I have a file which contains about 70,000 records which is structured roughly like this:
01499 1000642 4520101000900000
...more numbers...
104000900169
+Fieldname1
-Content
+Fieldname2
-Content
-Content
-Content
+Fieldname3
-Content
-Content
+Fieldname4
-Content
+Fieldname5
-Content
-Content
-Content
-Content
-Content
-Content
01473 1000642 4520101000900000
...more numbers...
Every record thus starts with a column of numbers and ends with a blank line. Before this blank line most records have a +Fieldname5
and one or more -Content
lines.**
What I would like to do is to merge all multi-line entries into one line while replacing the leading minus-character by a space except those pertaining to the last field (i.e. Fieldname5 in this case).
It should look like this:
01499 1000642 4520101000900000
...more numbers...
104000900169
+Fieldname1
-Content
+Fieldname2
-Content Content Content
+Fieldname3
-Content Content
+Fieldname4
-Content
+Fieldname5
-Content
-Content
-Content
-Content
-Content
-Content
01473 1000642 4520101000900000
...more numbers...
What I have now is this (adapted from this answer):
use strict;
use warnings;
our $input = "export.txt";
our $output = "export2.txt";
open our $in, "<$input" or die "$!\n";
open our $out, ">$output" or die "$!\n";
my $this_line = "";
my $new = "";
while(<$in>) {
my $last_line = $this_line;
$this_line = $_;
# If both $last_line and $this_line start with a "-" do the following:
if ($last_line =~ /^-.+/ && $this_line =~ /^-.+/) {
# Remove \n from $last_line
chomp $last_line;
# Remove leading "-" from $this_line
$this_line =~ s/^-//;
# Join both lines and print them to the file
$new = join(' ', $last_line, $this_line);
print $out $new;
} else {
print $out $last_line;
}
}
close ($in);
close ($out);
But there are two problems with this:
It correctly prints out the joined line, but then still prints out the second line, e.g.,
+Fieldname2 -Content Content Content -Content
So how can I make the script only output the joined line?
How can I do the following?
\n-
by
, except if it belongs to a given fieldname (e.g., Fieldname5
).It worked!
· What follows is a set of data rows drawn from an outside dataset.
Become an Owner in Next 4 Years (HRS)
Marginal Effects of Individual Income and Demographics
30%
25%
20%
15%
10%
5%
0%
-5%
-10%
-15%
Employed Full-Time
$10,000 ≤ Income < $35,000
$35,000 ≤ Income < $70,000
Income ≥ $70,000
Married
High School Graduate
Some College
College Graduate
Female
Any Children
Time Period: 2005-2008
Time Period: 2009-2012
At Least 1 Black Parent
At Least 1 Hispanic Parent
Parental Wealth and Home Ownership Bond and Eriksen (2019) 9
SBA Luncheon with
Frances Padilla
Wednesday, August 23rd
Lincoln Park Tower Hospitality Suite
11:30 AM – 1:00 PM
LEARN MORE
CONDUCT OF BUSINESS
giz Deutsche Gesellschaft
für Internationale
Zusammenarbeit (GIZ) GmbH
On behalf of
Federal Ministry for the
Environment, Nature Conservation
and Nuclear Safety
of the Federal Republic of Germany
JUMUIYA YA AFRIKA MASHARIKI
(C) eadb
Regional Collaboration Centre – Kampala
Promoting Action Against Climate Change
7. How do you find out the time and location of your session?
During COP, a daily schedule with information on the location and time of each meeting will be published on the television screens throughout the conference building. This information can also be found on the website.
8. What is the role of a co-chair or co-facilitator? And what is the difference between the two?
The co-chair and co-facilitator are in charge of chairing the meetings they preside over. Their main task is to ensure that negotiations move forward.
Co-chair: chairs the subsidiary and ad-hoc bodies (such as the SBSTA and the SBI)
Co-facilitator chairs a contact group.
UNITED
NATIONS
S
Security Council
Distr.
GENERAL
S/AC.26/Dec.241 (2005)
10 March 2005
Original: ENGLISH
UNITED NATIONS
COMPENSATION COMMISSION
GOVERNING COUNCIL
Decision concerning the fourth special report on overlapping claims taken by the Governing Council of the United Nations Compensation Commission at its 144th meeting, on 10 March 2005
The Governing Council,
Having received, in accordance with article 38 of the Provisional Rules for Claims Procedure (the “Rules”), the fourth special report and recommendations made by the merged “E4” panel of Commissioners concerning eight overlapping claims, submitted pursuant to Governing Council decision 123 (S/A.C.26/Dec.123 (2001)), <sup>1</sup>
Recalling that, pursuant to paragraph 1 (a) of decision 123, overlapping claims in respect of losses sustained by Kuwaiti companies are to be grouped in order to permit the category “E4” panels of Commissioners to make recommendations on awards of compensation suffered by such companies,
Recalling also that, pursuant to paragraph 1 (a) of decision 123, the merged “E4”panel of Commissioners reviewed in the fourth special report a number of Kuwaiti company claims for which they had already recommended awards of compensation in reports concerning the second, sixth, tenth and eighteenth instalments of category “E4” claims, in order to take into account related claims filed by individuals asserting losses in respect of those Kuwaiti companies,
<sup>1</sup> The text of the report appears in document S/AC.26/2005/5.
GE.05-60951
I just added another conditional at the beginning:
use strict;
use warnings;
our $input = "export.txt";
our $output = "export2.txt";
open our $in, "<$input" or die "Kann '$input' nicht finden: $!\n";
open our $out, ">$output" or die "Kann '$output' nicht erstellen: $!\n";
my $insideMultiline = 0;
my $multilineBuffer = "";
my $exception = 0; # Variable indicating whether the current
# multiline-block is a "special" or not
LINE:
while (<$in>) {
if (/^\+Fieldname5/) { # If line starts with +Fieldname5,
# set $exception to "1"
$exception = 1;
}
elsif (/^\s/) { # If line starts with a space,
# set $exception to "0"
$exception = "0";
}
if ($exception == 0 && /^-/) { # If $exception is "0" AND
# the line starts with "-",
# do the following
chomp;
if ($insideMultiline) {
s/^-/ /;
$multilineBuffer .= $_;
}
else {
$insideMultiline = 1;
$multilineBuffer = $_;
}
next LINE;
}
else {
if ($insideMultiline) {
print $out "$multilineBuffer\n";
$insideMultiline = 0;
$multilineBuffer = "";
}
print $out $_;
}
}
close ($in);
close ($out);
Assuming the only lines which begin with "-" are these multi-line sections, you could do this...
# Open $in and $out as in your original code...
my $insideMultiline = 0;
my $multilineBuffer = "";
LINE:
while (<$in>) {
if (/^-/) {
chomp;
if ($insideMultiline) {
s/^-/ /;
$multilineBuffer .= $_;
}
else {
$insideMultiline = 1;
$multilineBuffer = $_;
}
next LINE;
}
else {
if ($insideMultiline) {
print $out "$multilineBuffer\n";
$insideMultiline = 0;
$multilineBuffer = "";
}
print $out $_;
}
}
As to the embedded subquestion ("except those pertaining to the last field"), I'd need more detail on the file format to be able to do that. It looks like a blank line separates the sets of fields and contents from one another, but that's not 100% clear in the description. The code above should handle the requirements you laid out at the bottom, though.